### Extracted material

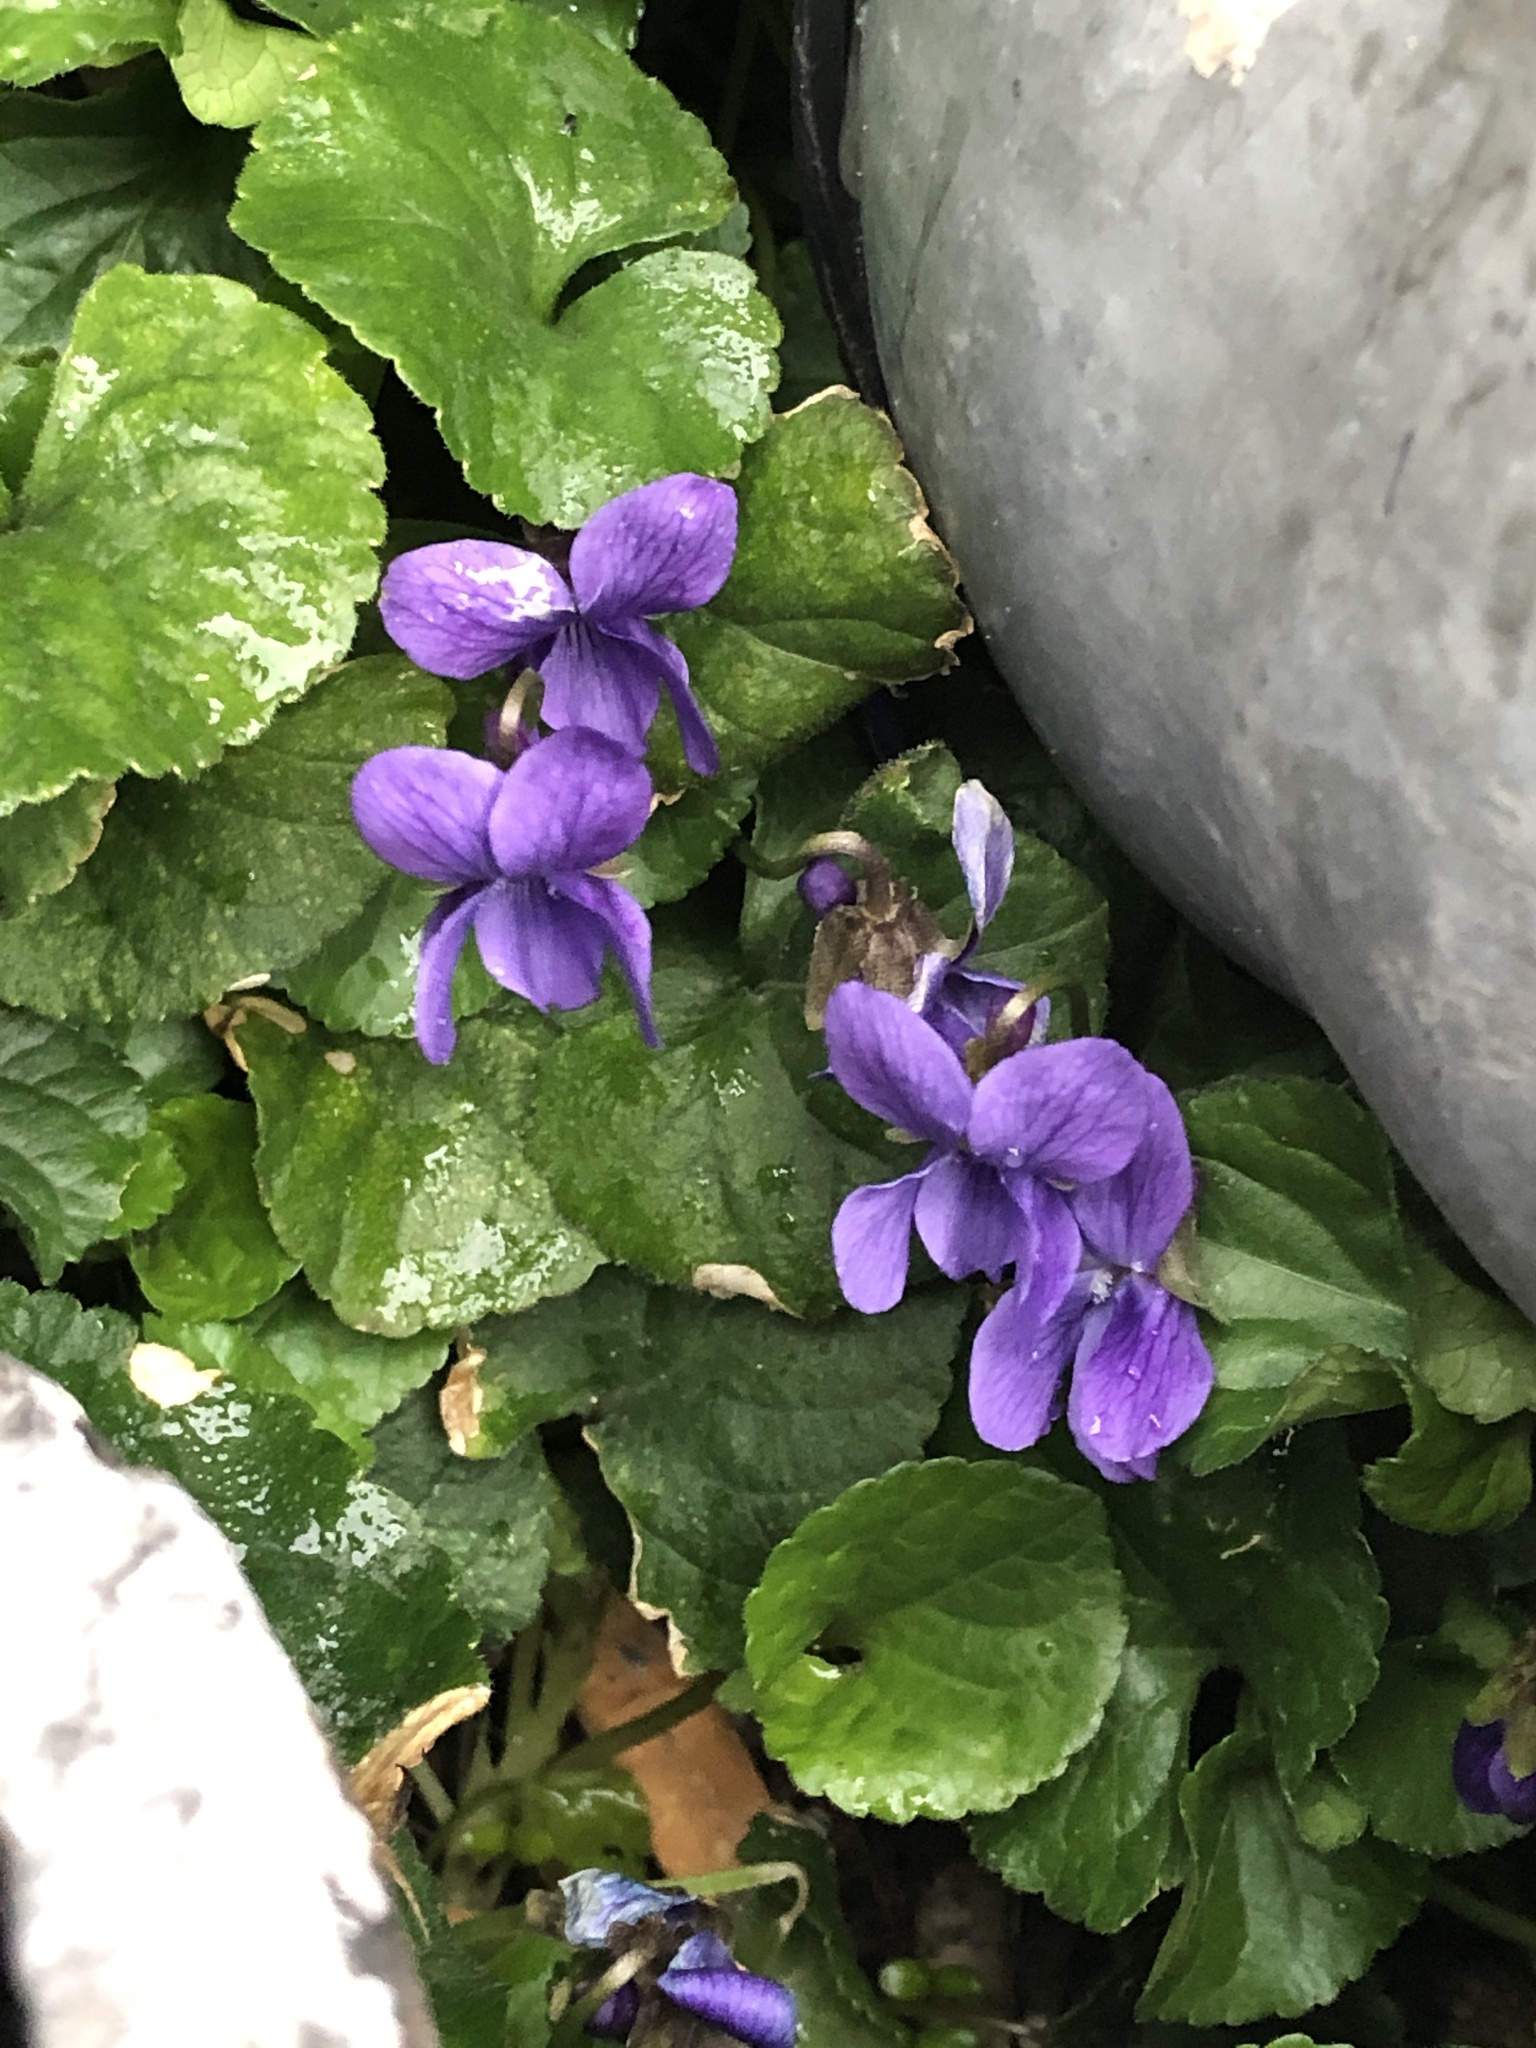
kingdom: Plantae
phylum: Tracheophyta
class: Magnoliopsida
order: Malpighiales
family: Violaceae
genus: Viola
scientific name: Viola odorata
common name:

### Description of the task
Retype every line of text in the records above, character for character, and leave the pictures out of your answer.

### Solution to this exercise
kingdom: Plantae
phylum: Tracheophyta
class: Magnoliopsida
order: Malpighiales
family: Violaceae
genus: Viola
scientific name: Viola odorata
common name:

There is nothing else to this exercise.